• **EXERCISE DIRECTIONS**
Repeat the records exactly as given. Do not include the pictures.

• **SUPPLIED DATA**
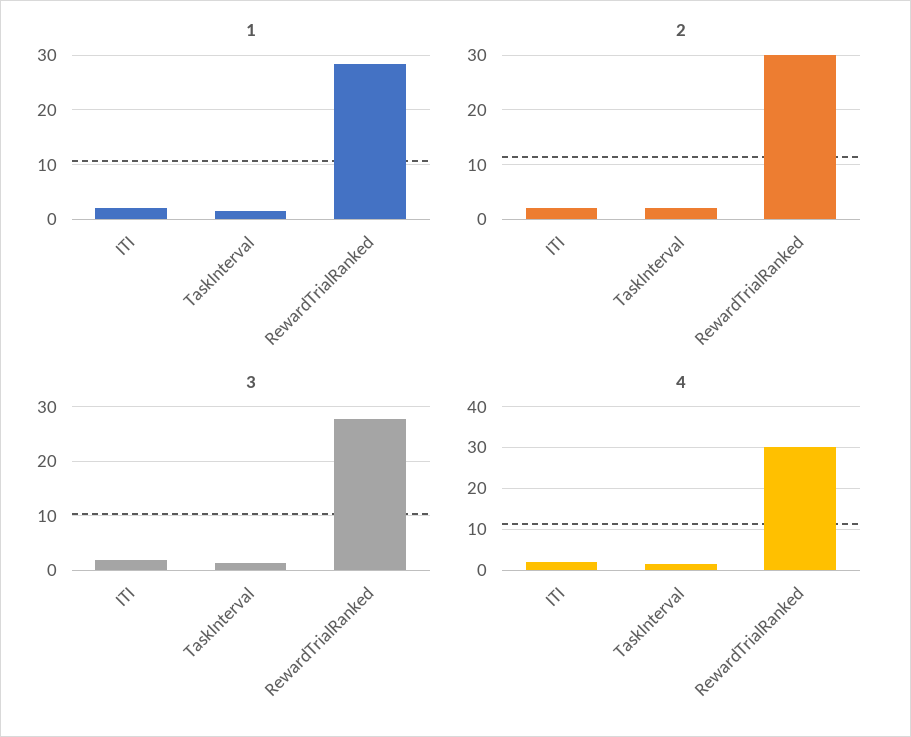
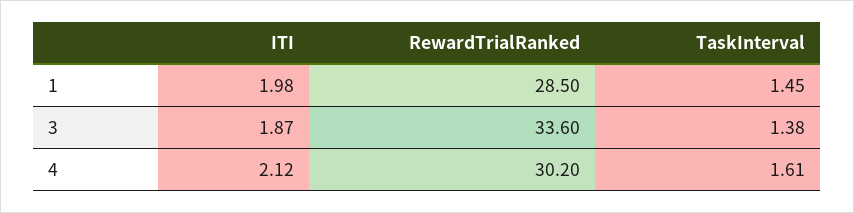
  {
    "1": {
      "ITI": 1.98,
      "TaskInterval": 1.45,
      "RewardTrialRanked": 28.5
    },
-   "2": {
-     "ITI": 2,
-     "TaskInterval": 2,
-     "RewardTrialRanked": 30
-   },
    "3": {
      "ITI": 1.87,
      "TaskInterval": 1.38,
-     "RewardTrialRanked": 28
+     "RewardTrialRanked": 33.6
    },
    "4": {
      "ITI": 2.12,
      "TaskInterval": 1.61,
      "RewardTrialRanked": 30.2
    }
  }

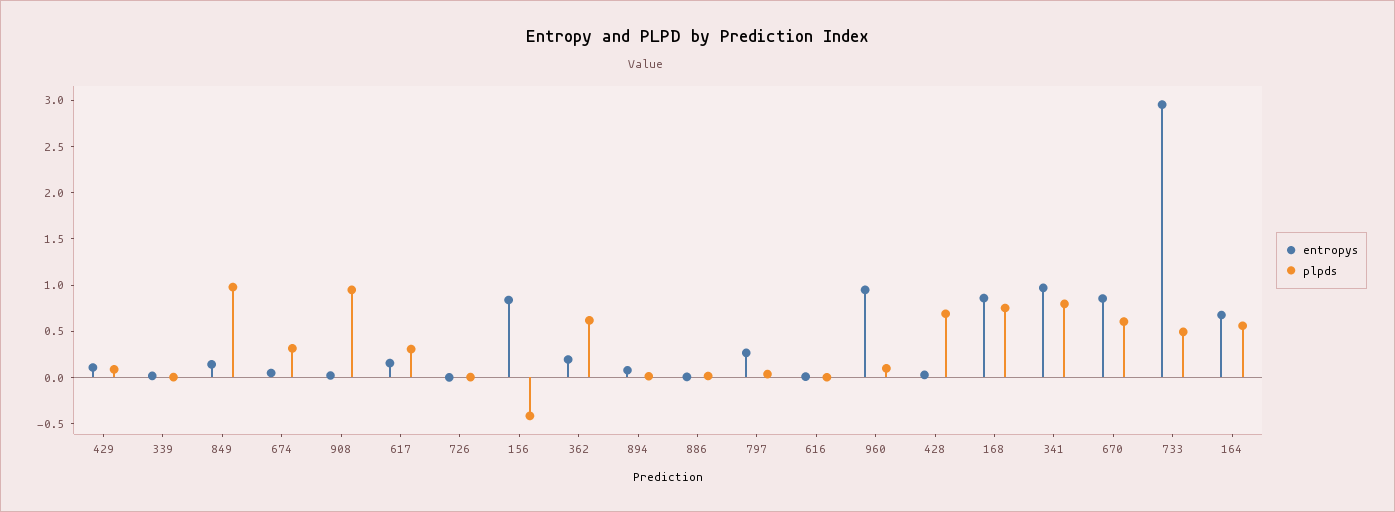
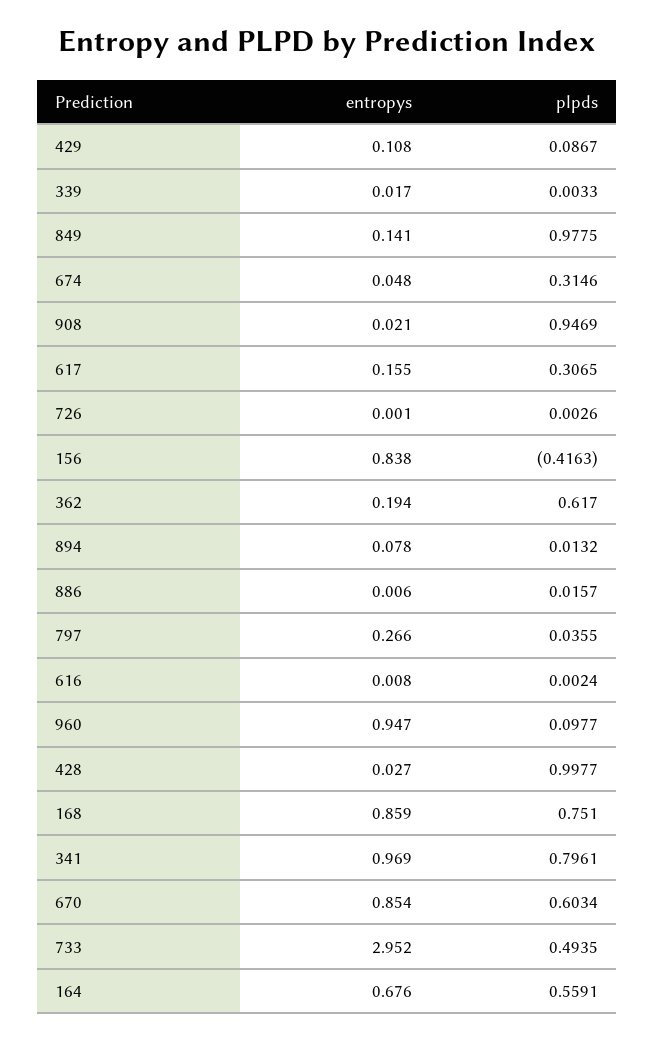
  {
    "entropys": {
      "429": 0.108,
      "339": 0.017,
      "849": 0.141,
      "674": 0.048,
      "908": 0.021,
      "617": 0.155,
      "726": 0.001,
      "156": 0.838,
      "362": 0.194,
      "894": 0.078,
      "886": 0.006,
      "797": 0.266,
      "616": 0.008,
      "960": 0.947,
      "428": 0.027,
      "168": 0.859,
      "341": 0.969,
      "670": 0.854,
      "733": 2.952,
      "164": 0.676
    },
    "plpds": {
      "429": 0.0867,
      "339": 0.0033,
      "849": 0.9775,
      "674": 0.3146,
      "908": 0.9469,
      "617": 0.3065,
      "726": 0.0026,
      "156": -0.4163,
      "362": 0.617,
      "894": 0.0132,
      "886": 0.0157,
      "797": 0.0355,
      "616": 0.0024,
      "960": 0.0977,
-     "428": 0.7,
+     "428": 0.9977,
      "168": 0.751,
      "341": 0.7961,
      "670": 0.6034,
      "733": 0.4935,
      "164": 0.5591
    }
  }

• **FINISHED TASK**
  {
    "1": {
      "ITI": 1.98,
      "TaskInterval": 1.45,
      "RewardTrialRanked": 28.5
    },
-   "2": {
-     "ITI": 2,
-     "TaskInterval": 2,
-     "RewardTrialRanked": 30
-   },
    "3": {
      "ITI": 1.87,
      "TaskInterval": 1.38,
-     "RewardTrialRanked": 28
+     "RewardTrialRanked": 33.6
    },
    "4": {
      "ITI": 2.12,
      "TaskInterval": 1.61,
      "RewardTrialRanked": 30.2
    }
  }

  {
    "entropys": {
      "429": 0.108,
      "339": 0.017,
      "849": 0.141,
      "674": 0.048,
      "908": 0.021,
      "617": 0.155,
      "726": 0.001,
      "156": 0.838,
      "362": 0.194,
      "894": 0.078,
      "886": 0.006,
      "797": 0.266,
      "616": 0.008,
      "960": 0.947,
      "428": 0.027,
      "168": 0.859,
      "341": 0.969,
      "670": 0.854,
      "733": 2.952,
      "164": 0.676
    },
    "plpds": {
      "429": 0.0867,
      "339": 0.0033,
      "849": 0.9775,
      "674": 0.3146,
      "908": 0.9469,
      "617": 0.3065,
      "726": 0.0026,
      "156": -0.4163,
      "362": 0.617,
      "894": 0.0132,
      "886": 0.0157,
      "797": 0.0355,
      "616": 0.0024,
      "960": 0.0977,
-     "428": 0.7,
+     "428": 0.9977,
      "168": 0.751,
      "341": 0.7961,
      "670": 0.6034,
      "733": 0.4935,
      "164": 0.5591
    }
  }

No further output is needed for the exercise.